Anyway, perhaps i would simplify everything here? =D
Actually many things have happened since my last post. In ACCA class, i saw different people handling stress in different ways. Distinct personalities have separated the class into groups, playing and working hard together. No matter how, i am still thankful to my peers who accompany me throughout this tough study life. Seeing different people widens my social circle, providing a "platform" for me to learn how to deal with different types of people. I feel that i am still not doing very good in this area. LOL anyway, it's fun to deal with different types of people, FUN? LOL.
And now i realized, those things that matter a lot in the past don't really bother me anymore. Perhaps i finally realize that i've something more important to take care of? Or perhaps those things have been recurring till i am now used to it? Sometimes some words that were spoken by some people irritate me when i first heard that, but trying to look at it in different perspective - it doesn't really matter at all!
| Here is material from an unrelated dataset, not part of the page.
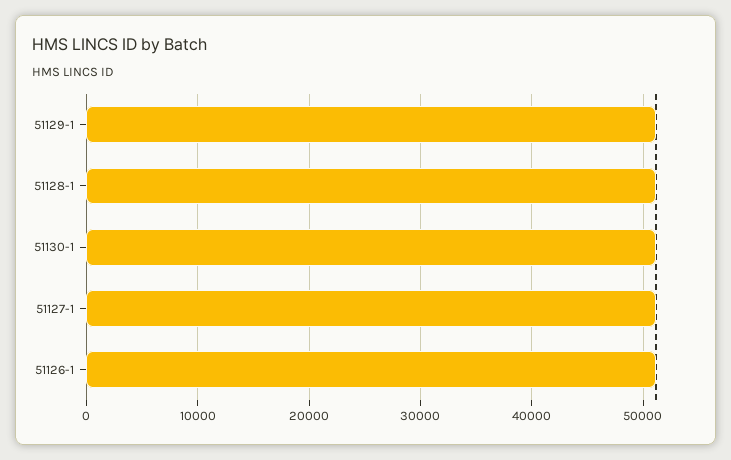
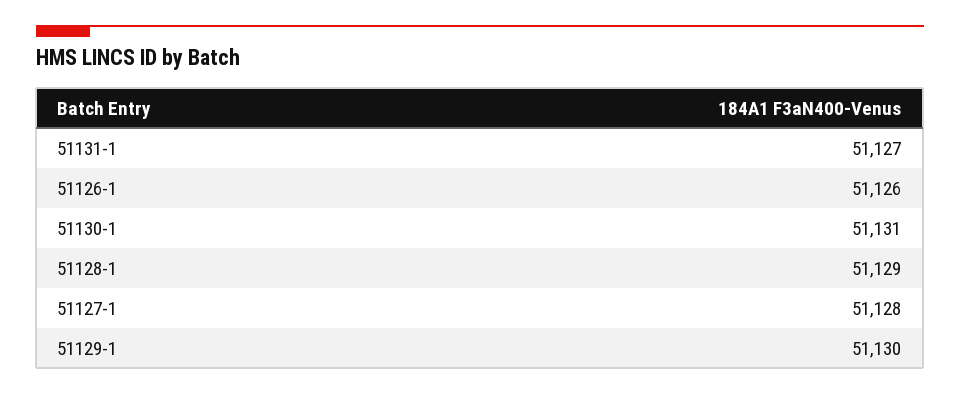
51131-1: none -> 51127

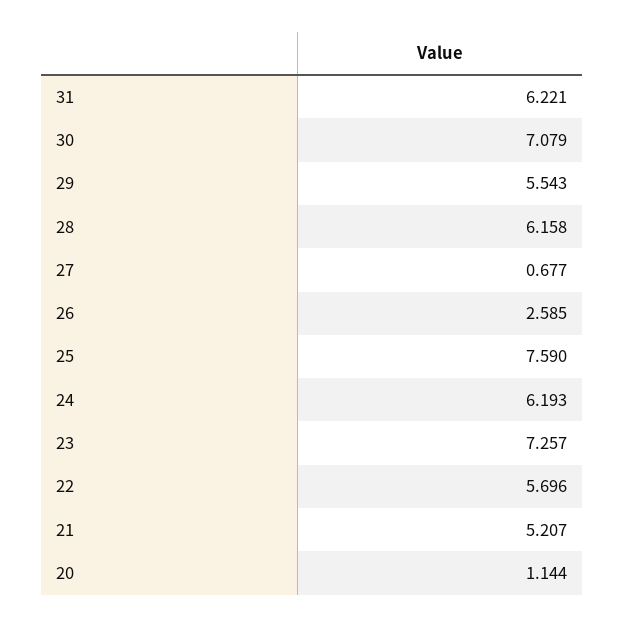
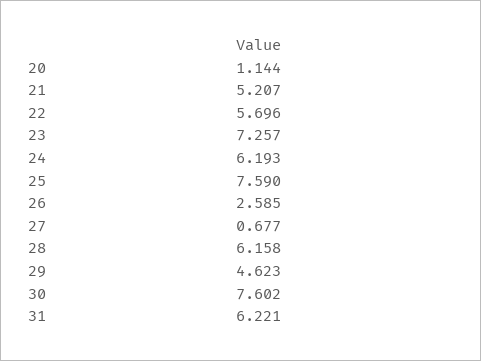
30: 7.079 -> 7.602
29: 5.543 -> 4.623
Why should we punish ourselves with the mistakes that were made by others? Whatever you wanna comment about me, just go ahead. People who love me for real will eventually stay. =)
After a year i've decided to put myself back into that situation and feeling. Actually it's around 11 months, huh? Anyway, what i wanna say is, i dunno how long it will last, but eventually i chose to trust. I felt somewhere deep in my heart scolds myself: "after such painful experiences leaving scars in your life you still dare to try and perhaps get hurt again?" But i answered: "or perhaps i will never get hurt again?"